Rey Barbier. Actualmente estudiante de Psicología en la Universidad Veracruzana. Nació el 7 de septiembre de 1997 y ha escrito una variedad de textos desde los trece años. Su primera experiencia en un certamen de escritura fue en el presente año, en el Concurso de Relato corto, organizado en la Facultad de Psicología de la UV. En el que obtuvo el segundo lugar con el relato que lleva por nombre “El retrato de Gera” y por lo cual desea seguir participando en otros concursos a futuro.
El retrato de Gera
Gerardo Valverde, o sólo Gera, como lo conocían aquellos que tocaban de vez en cuando su puerta preguntando por un artista. Buscaba desesperado entre el polvillo que deja el grafito al amor de su vida. Se lo restriega entre los dedos para comenzar así otro retrato. Uno con una esencia nueva; que le hiciera sentir más vivo con cada detalle y menos triste con cada trazo.
Gera no se había acostado con nadie, al menos no en mucho tiempo; pero eso no le impidió sentir que tuvo posesión de numerosos cuerpos, uno por cada ocasión en la que su lápiz se deslizaba sobre las pulposas hojas de su cuaderno. Esas que parecían tener la capacidad de contener dentro de sus porosas fibras, el alma fugaz de quienes posan para él. Haciendo del lugar donde se concentra el grafito, la cumbre de toda magia.
Cada trazo era un beso y los difuminaba hasta desaparecer, uno a uno con las desgastadas yemas de sus dedos. Otra noche, otro dibujo, otro amor, pero nunca el amor de su vida. Nunca parecía satisfecho al terminar una obra; la necesidad de gratificación inmediata lo mantenía atrapado en una constante búsqueda de estímulos que ni él mismo se lograba explicar.

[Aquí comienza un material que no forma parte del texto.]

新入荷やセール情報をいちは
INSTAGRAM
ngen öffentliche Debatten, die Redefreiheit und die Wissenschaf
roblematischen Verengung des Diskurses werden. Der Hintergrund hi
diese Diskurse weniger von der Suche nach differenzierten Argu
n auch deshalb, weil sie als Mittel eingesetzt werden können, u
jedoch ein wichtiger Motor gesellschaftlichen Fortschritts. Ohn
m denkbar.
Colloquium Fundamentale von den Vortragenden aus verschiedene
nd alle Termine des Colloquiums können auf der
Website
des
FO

Un día, Gera se despertó de un pesado sueño, sólo para mirarse al espejo con repentina angustia. Pasaron años desde la última vez que se observó con detenimiento, no se recordaba tan desangelado y macilento. Se le hizo incómodo reconocer las visibles venas que recorrían el mapeado de su abdomen con estrías; los nudillos protuberantes hospedados en lo que alguna vez fueron delicadas manos y los pómulos elevados que lo promovieron a un estatus de musa en su juventud, pero que ahora no parecían otra cosa que simples abultamientos. No quedaba ya albor en su cuerpo; no era ni musa, ni ángel y mucho menos a quien la gente llamaría hermoso.
Ante la catarsis en su espejo, Gera se acarició con amor el rostro; impregnando su piel con los restos de grafito que ya solían reposar de forma permanente en sus dedos. Su tez se parecía más a un lienzo en blanco; fibroso, como la pulpa del papel que atrapa los montoncitos de carboncillo en sus porosidades. Por más convaleciente que se viera en el reflejo, Gera no percibió en sí mismo la decadencia que advierte en los demás.
Ver la dramática forma en que sus costillas se hundían con cada respiración lo hizo exaltarse.
—Qué sublime —pensó, mientras una inspiración profunda le encendía los pulmones.
Se vio transformado en una pieza de arte viviente, en un reflejo exacto de aquello que le aquejaba del mundo y que nunca se hubiera visto en la capacidad de retratar, a no ser que lo padeciera. La estética simple había dejado de ser hace mucho, el objeto de admiración del hombre que sólo podía vivir de excesos nocturnos y de pintar retratos. La belleza nunca supo de sacrificarse así.
Entonces, levantó un lápiz y los polvos del áspero grafito, mientras que el corazón; empujando su esternón aparatosamente hacia adelante con cada latido, buscaba salírsele del pecho. Quería dibujarse antes de terminar muerto por los besos de la nieve, esos besos escarchados que, durante sus noches enajenado en la posesión de tantos cuerpos, se vio encargado de conseguir.
Gera no soltó el lápiz hasta que su corazón se detuvo. Se había arrancado a si mismo él aliento. Fue hasta ese momento que supo, que él era el amor de su vida.